Batch Normalization

Last updated 3 months ago

Was this helpful?

Summary

Each layer's input affects all input of the preceding layers. If the input distribution fluctuates, then weights will adopt in different input distribution for each steps(Internal Covariate Shift). Batch normalization fix the input distribution for each layer.

Problem with Deep Neural Network

Internal Covariate Shift

If you see the neural network figure below, input of layer1 affects all the input in preceding layer. Also, weight change during training will cause the input distribution of preceding layers to change. Weights of each layer has to adopt in changing input distribution for each training steps.

This phenomenon is called Internal Covariate Shift.

In summary, following loop occurs during training.
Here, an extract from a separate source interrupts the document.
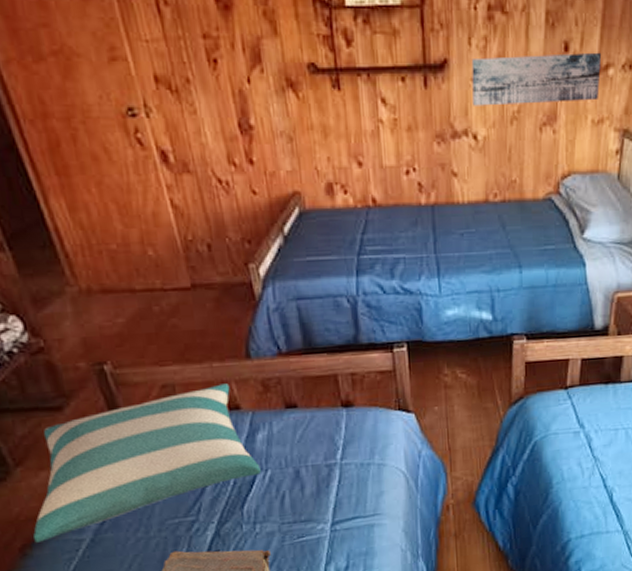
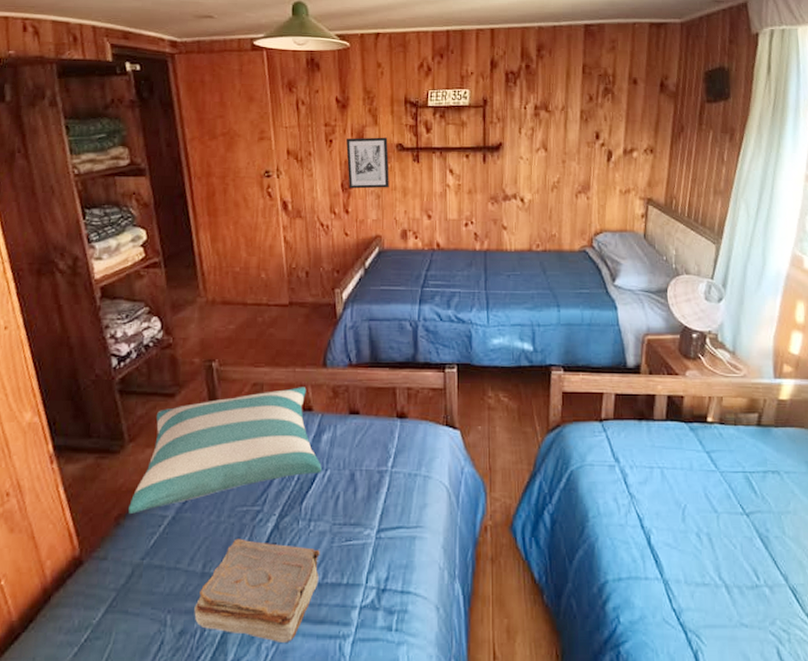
wall art: none [237,54,304,129] -> present [346,137,389,189]
wall art: present [471,52,602,106] -> none [521,140,627,177]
Input distribution change in layer1
Input distribution change in all layers
Weights try to adopt to changed input distribution
As weight changes, input distribution changes
Go to 2

Saturated Activation Problem

Sigmoid is a popular saturated activation function.

Saturated Activation means that as $|x|$ gets bigger, the gradient of the activation function converge to 0.

Let's think of a simple linear layer, and sigmoid activation function $g$

x = Wu+b \\~\\ g(x) = \frac {1}{exp(-x)}

If we calculate the gradient of $x$ ,

\frac{\partial g(x)}{\partial W} = g'(Wu+b) \cdot u

As $|Wu+b|$ increase, the gradient $\frac{\partial g(x)}{\partial W}$ will converge to 0. This is Gradient Vanishing Problem.

We can use non-saturating Activation such as ReLU(Rectified Linear Unit), but there might be a case sigmoid should be used.